McAlpine: “‘Alien forces of change’ were not only things Brown’s economic dogma failed to protect us from, they were things Brown celebrated effusively”
GORDON Brown and Nicola Sturgeon have both made speeches claiming Labour and the SNP respectively are the parties to tackle inequality as the battle to win the tightest and most unpredictable General Election in the post-war era continues.
Sturgeon, speaking in Linlithgow, outlined the Scottish Government’s new economic strategy, saying that tackling inequality would be at its heart as it could raise PS1,600 per head of population.
Sturgeon said: “Today’s strategy draws on international evidence and is endorsed by independent experts. It offers a vision, not just of our economy, but also of our society, which I believe will command wide support from businesses, the trade unions, the third sector and many others. And it sets out the policies and measures which will help to achieve that vision.”
– Establishing a Scottish Development Bank to work with small and medium sized businesses
– Establishing a new ministerial-led innovation forum to help boost the Scottish Government’s eight new innovation centres as well as trying to promote innovation more in the public sector
– A new trade and investment strategy to boost Scotland’s international trade
– PS100m for the educational attainment fund to improve education outcomes in the most deprived communities
– Remove barriers to employment through more affordable childcare and more support for carers
Sturgeon added: “By taking action to increase exports, build on our historic reputation for innovation, invest in infrastructure from child care facilities to broadband and create more inclusive growth through fair work we can take Scotland’s economic competitiveness to the next level.

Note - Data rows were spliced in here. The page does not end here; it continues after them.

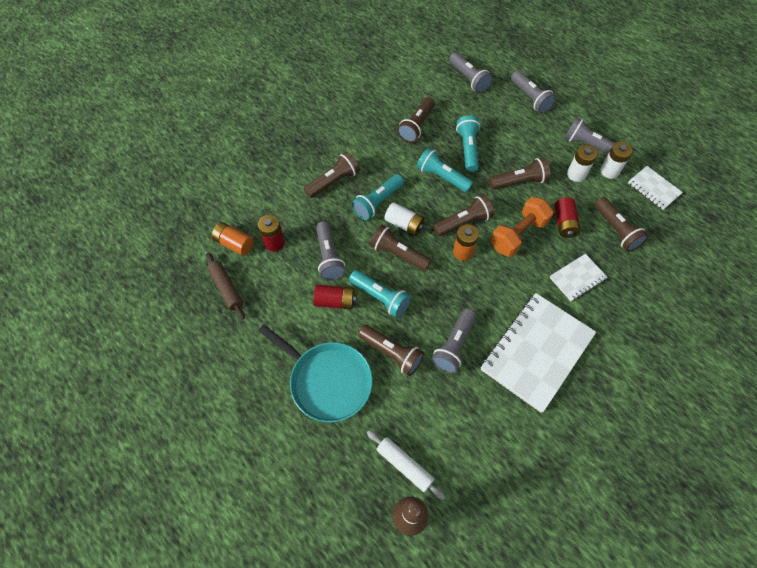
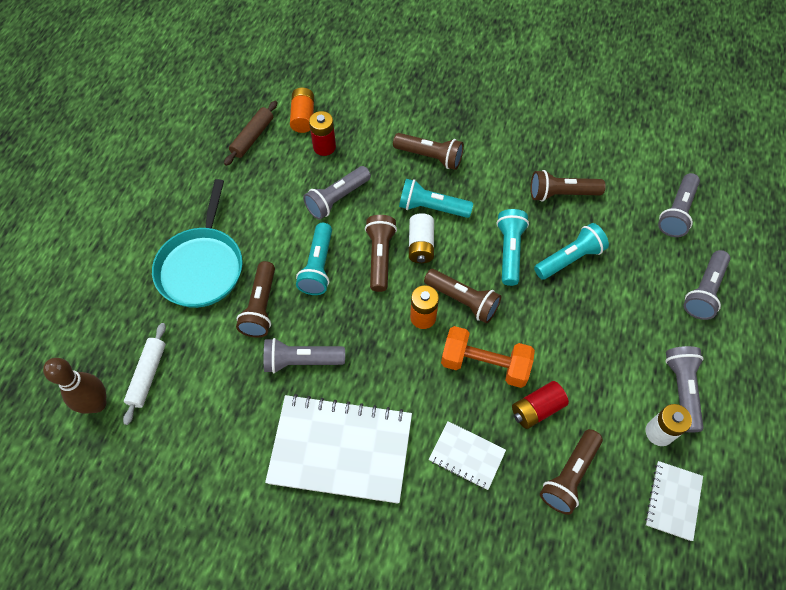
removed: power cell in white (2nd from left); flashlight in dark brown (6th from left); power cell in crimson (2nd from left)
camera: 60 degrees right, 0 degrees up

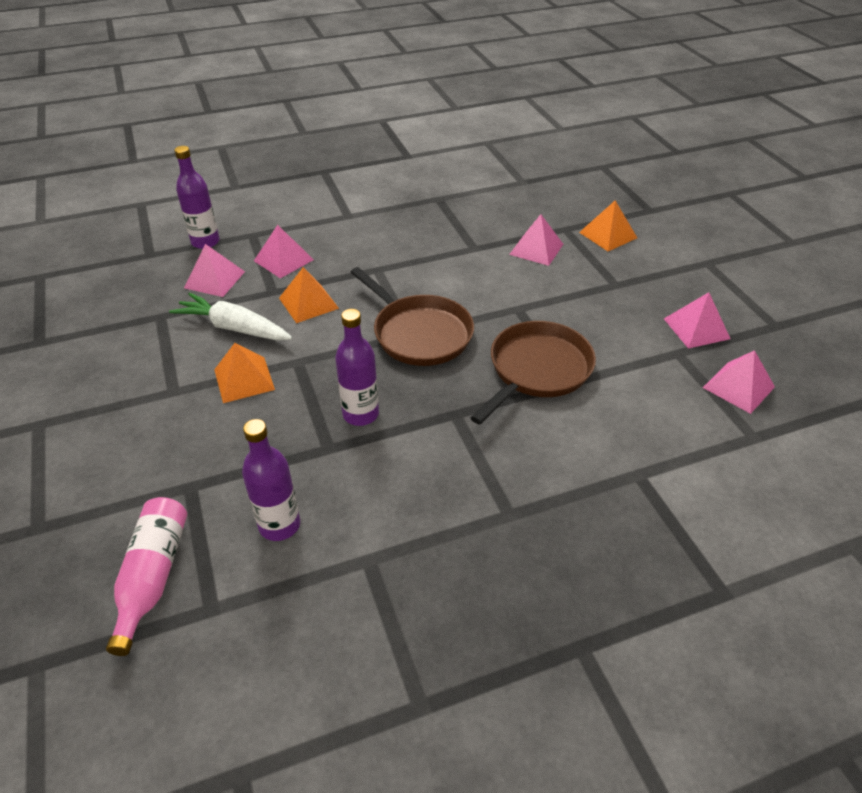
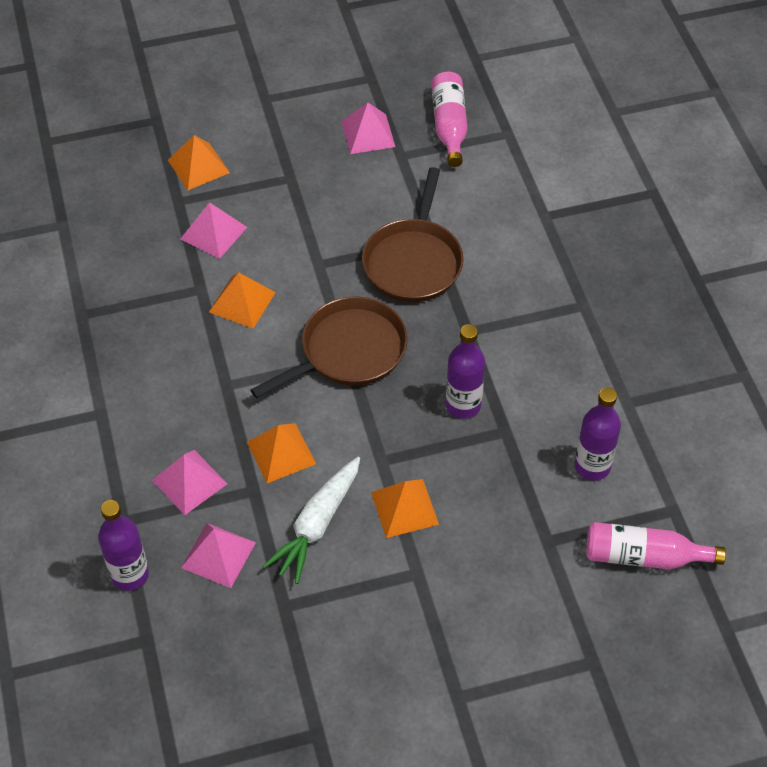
added: pyramid in orange-coloured (2nd from left)
replaced: pyramid in pink (5th from left) to bottle in pink (1st from left)
turned: pan in dark brown (2nd from left) 120 degrees counterclockwise
camera: 85 degrees left, 10 degrees up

“We have significantly reduced the gap in productivity between Scotland and the UK since 2007. I now want to see Scotland match the productivity levels of the strongest economies in Europe.”
Brown spoke yesterday, using John F Kennedy’s turn of phrase in his US presidential inauguration address, stating: “Ask not what Scotland can do for Labour, but what Labour can do for Scotland.”

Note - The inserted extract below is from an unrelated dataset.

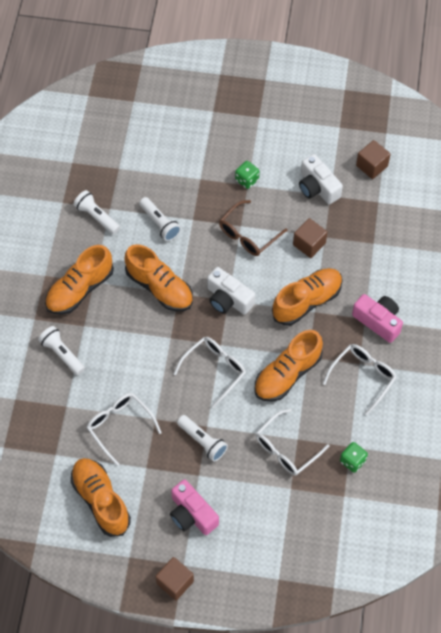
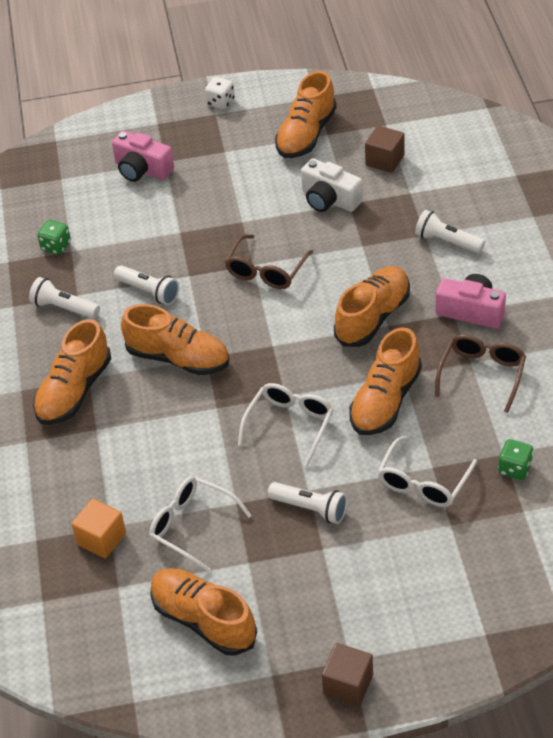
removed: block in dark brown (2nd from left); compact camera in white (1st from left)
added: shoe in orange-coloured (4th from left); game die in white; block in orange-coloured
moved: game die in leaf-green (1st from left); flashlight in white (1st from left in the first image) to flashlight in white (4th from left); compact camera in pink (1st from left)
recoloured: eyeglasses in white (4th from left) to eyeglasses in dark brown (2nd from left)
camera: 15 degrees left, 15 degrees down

Brown said that the SNP was focused on the parochial Westminster politics of ‘confidence and supply’ measures whereas Labour “will talk about the big issues that matter such as ending poverty, unemployment, inequality and injustice in Scotland”.
“Even ff the SNP seem happy to spend their time talking about hung parliaments, post-election deals and coalitions, we will spend our time talking about new Scottish jobs, new Scottish businesses and new Scottish technologies, and how we can benefit from leading a global economic revolution,” Brown said.

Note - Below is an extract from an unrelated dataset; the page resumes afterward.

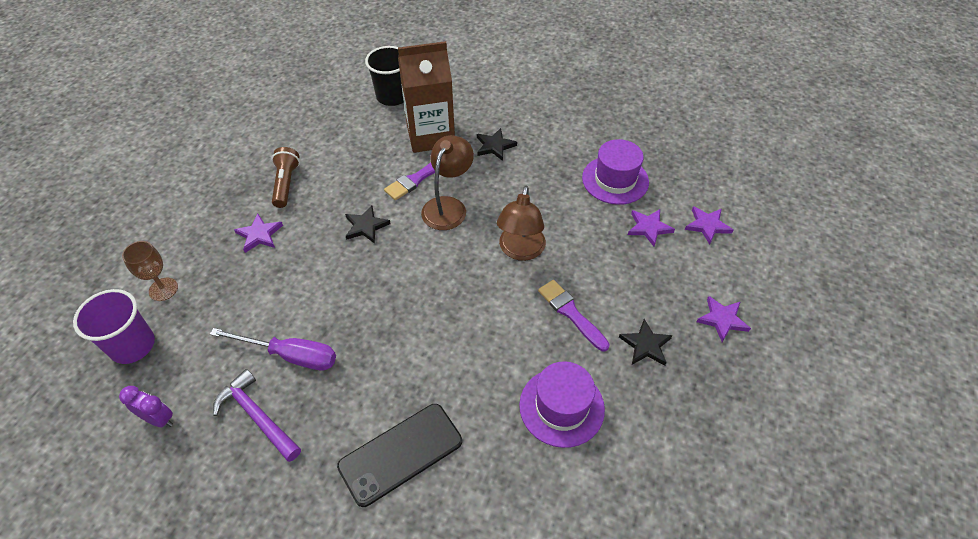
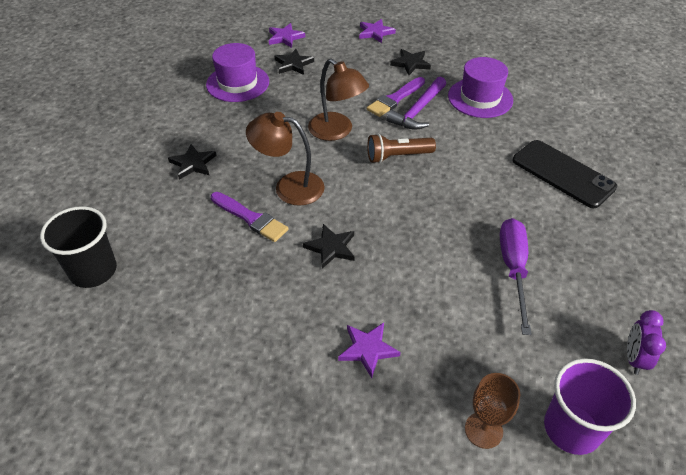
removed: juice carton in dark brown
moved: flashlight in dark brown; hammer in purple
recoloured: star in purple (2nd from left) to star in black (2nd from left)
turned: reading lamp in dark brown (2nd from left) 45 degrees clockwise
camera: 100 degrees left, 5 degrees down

Brown, speaking in the East End of Glasgow, said that skyrocketing house prices had pushed people into private rents, where a third of people are in poverty.
“In a manner reminiscent of Victorian times before the building of public sector housing, there will soon be as many poor households in the smaller private rented sector as in the larger social housing sector,” he said.
Brown advocated a reserve fund for the flagging oil industry, and said Scotland needed hi-tech medical, environmental and engineering jobs to replace the decline in manufacturing work.
Brown presented the SNP and Tory governments at Holyrood and Westminster respectively as both presiding “over a rise in poverty and inequality”.
Commenting on both speeches, Robin McAlpine, director of the Common Weal campaign group and think-tank, said that while Brown’s speech was “vague” with “little sense of meaningful action”, Sturgeon’s was free of the usual party rhetoric and was focused instead “on goals and actions”.
“Brown bemoans the lack of protection for British citizens from what he calls ‘often bewildering and alien forces of change’,” McAlpine said. “But hold on: ‘alien forces of change’ were not only things Brown’s economic dogma failed to protect us from, they were things Brown celebrated effusively, encouraged in almost every government policy (flexibility, globalisation, market forces, efficiency and so on).”
Of Sturgeon’s speech, McAlpine said there was “good, serious” proposals, “though perhaps tending towards a restatement of economic development orthodoxy with some useful proposals on reducing inequality”.
“It falls short of setting an industrial policy for Scotland and seems too cautious in some areas but is at least a step forwards,” McAlpine added.
Opinion polls consistently show the SNP significantly ahead of Labour in Scotland in the run-up to the 2015 General Election. The SNP is expected to at least significantly boost its six MPs at Westminster, if not win the most seats in Scotland in the General Election.
Labour says that every vote for the nationalists is a vote for putting the Tories in power, as polls show the race between Labour and the Tories for most seats across the UK is very close. The nationalists say backing them is a vote for greater Scottish influence on the UK Parliament as Labour may become a minority government and rely on the votes of smaller parties like the SNP, Plaid Cymru and the Greens to govern.